Concentration of jurisdiction in other areas
In 1999, jurisdiction was only concentrated for cases under the 1980 Child Abduction Convention (return and access as explained above) and for the recognition and declaration of enforceability of foreign custody and access orders under the European Convention of 20 May 1980 on Recognition and Enforcement of Decisions concerning Custody of Children and on Restoration of Custody of Children. As Brussels IIa became applicable in Germany on 1 March 2005 and the 1996 Child Protection Convention on 1 January 2011, recognition and declaration of enforceability of custody and contact orders under those instruments were added, as well as cases under Articles 41 and 42 of Brussels IIa (direct cross-border enforcement of contact orders and certain return orders) and Article 48 of Brussels IIa (practical arrangements for the exercise of access) and the procedure for obtaining consent for cross-border placement of children in Germany (Article 56 of Brussels IIa, Article 33 of the 1996 Child Protection
For the reasons given under 2., concentration has proven so successful in international child protection matters that it was subsequently also introduced for inter-country adoption (recognition and determination of effects), recognition and declaration of enforceability of foreign decisions under the Hague Convention of 13 January 2000 on the International Protection of Adults and, most recently, Council Regulation (EC) No 4/2009 on jurisdiction, applicable law, recognition and enforcement of decisions and cooperation in matters relating to maintenance obligations.

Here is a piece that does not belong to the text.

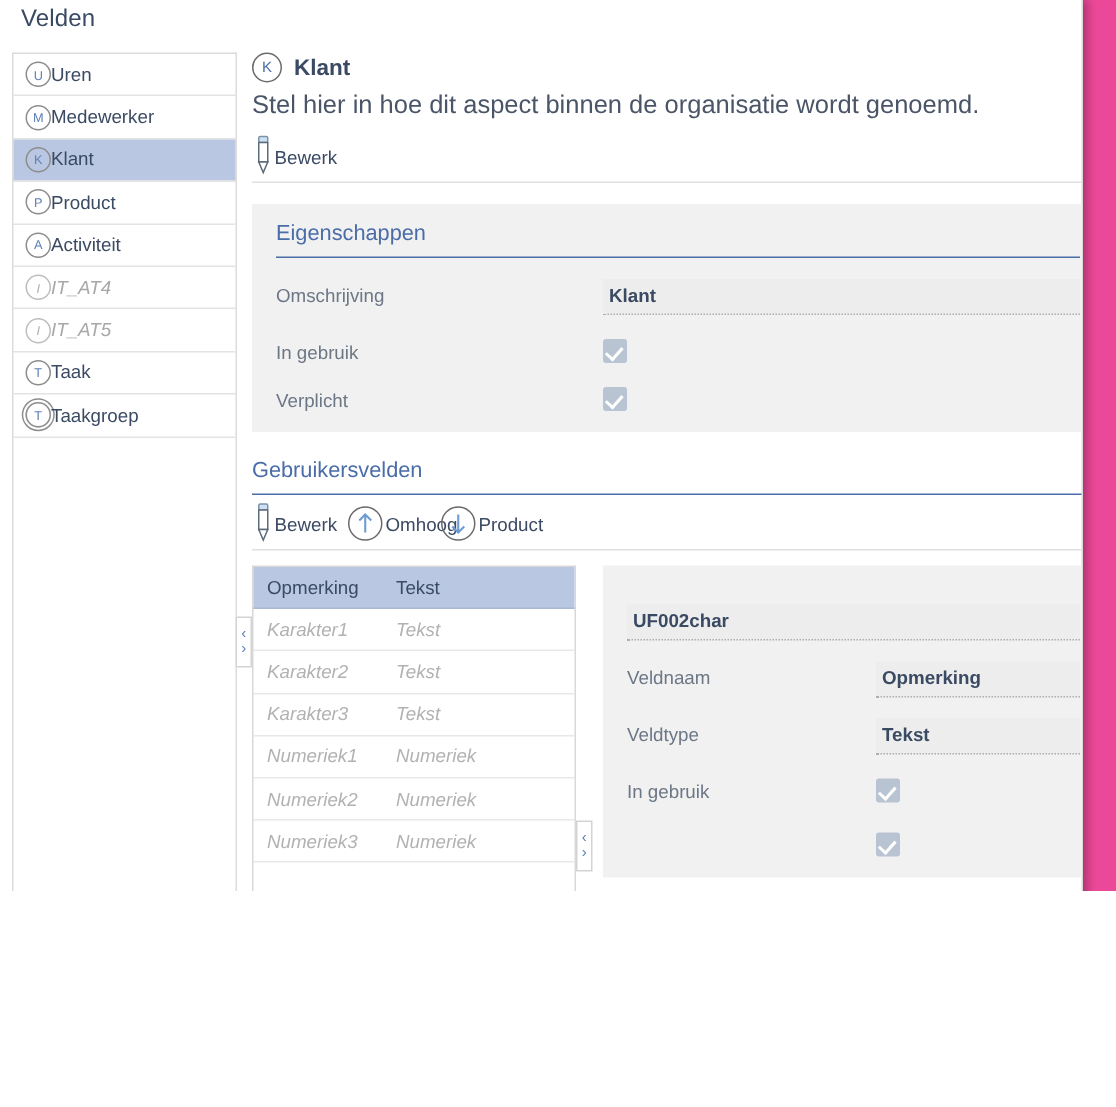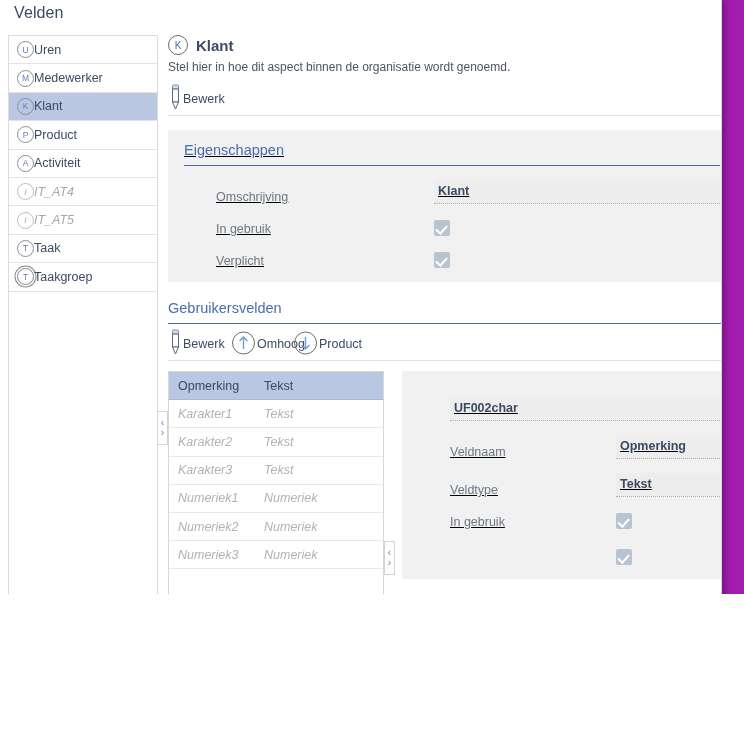"Velden" #page { background: #a21caf -> #ec4899 }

To sum up: still each Hague case has difficult components but we feel in a privileged position in Germany, now that judges with more experience handle these cases. Although the parties and sometimes their attorneys have to travel a longer distance to the court they frequently inform us afterwards that this was easy to accept because in return they were able to have their case heard by a more knowledgeable court. That means that in addition to better experience and knowledge within the courts, specialisation also leaves the persons involved more satisfied.